Officials at the plant said two civil defense personnel were killed while trying to extinguish a fire that broke out after the first attack, adding that rescue workers were injured when a second drone collided with them as they tried to extinguish the fire.
Al Jazeera correspondent Mohamed Wal in Port Sudan reported that residents initially thought they had experienced a periodic power outage, but learned it was related to an incident in Atbara, about 320 kilometers (about 230 miles) north of Khartoum.
He added that such attacks have become more frequent in Sudan’s war.
“We have seen this situation many times this year and last year. RSF drones are flying thousands of kilometers across Sudan because they see this as a way to weaken the government and prove to the people that this military junta cannot protect them,” Val said.
The attack marks the latest escalation in a devastating drone campaign that has killed at least 104 civilians across Sudan’s Kordofan region since early December. The deadliest strike hit a kindergarten and hospital in Karogi, South Kordofan, killing 89 people, including 43 children and eight women.
Six Bangladeshi peacekeepers were killed in a drone attack on a Bangladesh peacekeeping base in Kadugri on December 13, prompting UN Secretary-General António Guterres to warn that targeting peacekeepers “may amount to a war crime under international law.”
The next day, Dilling Army Hospital came under fire, killing at least six people and wounding 12, many of them medical staff.
Drones have been used extensively by both the SAF and RSF in recent months.
According to the African Center for Strategic Studies, a US-based think tank, 484 drone attacks occurred in 13 African countries in 2024, with Sudan accounting for 264 of them, more than half of the total on the continent. By March 2025, the intensity had skyrocketed further, with the SAF claiming to have shot down over 100 drones in just 10 days.
Sexual violence is ‘alarmingly escalating’
Sudan was plunged into chaos in April 2023 when a power struggle between the SAF and RSF exploded into fighting. According to some estimates, more than 100,000 people died in the war, but the true toll remains unknown.

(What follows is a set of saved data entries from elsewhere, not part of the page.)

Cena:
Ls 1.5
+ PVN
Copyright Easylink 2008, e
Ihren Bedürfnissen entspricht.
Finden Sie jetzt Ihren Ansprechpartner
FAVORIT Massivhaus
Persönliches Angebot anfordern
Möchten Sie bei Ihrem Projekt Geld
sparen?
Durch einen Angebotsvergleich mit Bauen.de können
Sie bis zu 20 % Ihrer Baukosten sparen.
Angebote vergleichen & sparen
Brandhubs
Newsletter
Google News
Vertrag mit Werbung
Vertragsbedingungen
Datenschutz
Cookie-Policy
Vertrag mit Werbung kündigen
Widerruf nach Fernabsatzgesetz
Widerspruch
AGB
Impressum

The conflict has caused what the United Nations calls the world’s largest humanitarian crisis, with more than 14 million people displaced and at least 30 million in need of critical assistance. More than 40,000 people have been evacuated in North Kordofan alone, with civilians still trapped in the besieged city.

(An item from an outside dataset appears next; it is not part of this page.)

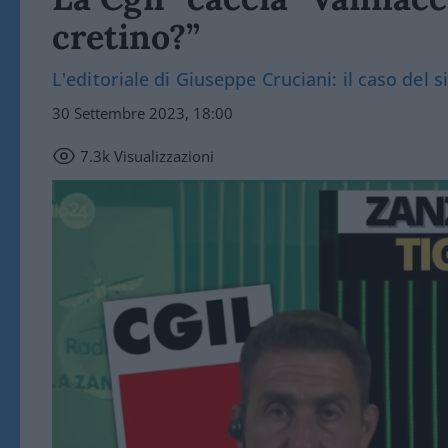
cretino?”
L'editoriale di Giuseppe Cruciani: il caso del 
30 Settembre 2023, 18:00
7.3k
Visualizzazioni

For the third year in a row, Sudan topped the International Rescue Committee’s emergency watch list, announced Tuesday, as global humanitarian funding falls by 50 percent. A Thomson Reuters Foundation poll of 22 aid agencies has named Sudan the world’s most neglected crisis in 2025.
More than 1,600 people have been killed in 65 attacks on health facilities across Sudan this year, WHO Director-General Tedros Adhanom Ghebreyesus said on Wednesday. “With every attack, more people are deprived of medical services and medicines,” he said.

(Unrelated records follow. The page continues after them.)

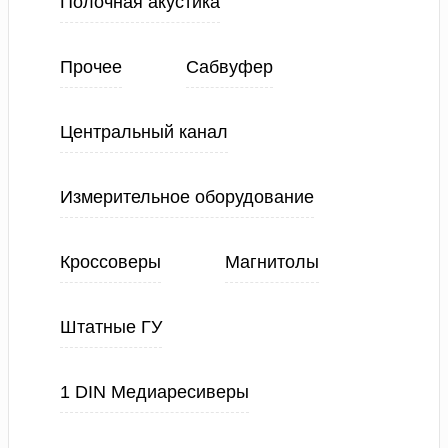
Полочная акустика
Прочее
Сабвуфер
Центральный канал
Измерительное оборудование
Кроссоверы
Магнитолы
Штатные ГУ
1 DIN Медиаресиверы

Seif Magango, spokesperson for the United Nations Human Rights Office, also told Al Jazeera on Wednesday that sexual violence has also “escalated alarmingly” and that women are bearing the greatest cost of the conflict. The situation in El Fasher is particularly horrifying, he said, saying women face “gang rape at the same time as they are trying to escape murder and bombs.”
The heaviest fighting has now moved from Darfur to the central region of the country, which is divided into areas controlled by the RSF and SAF.
A report released Tuesday by the Yale School of Public Health’s Humanitarian Lab found that RSF forces engaged in a “coordinated, weeks-long campaign to conceal evidence” of mass murder in El Fachel through burial, incineration, and removal of bodies after the city fell in October.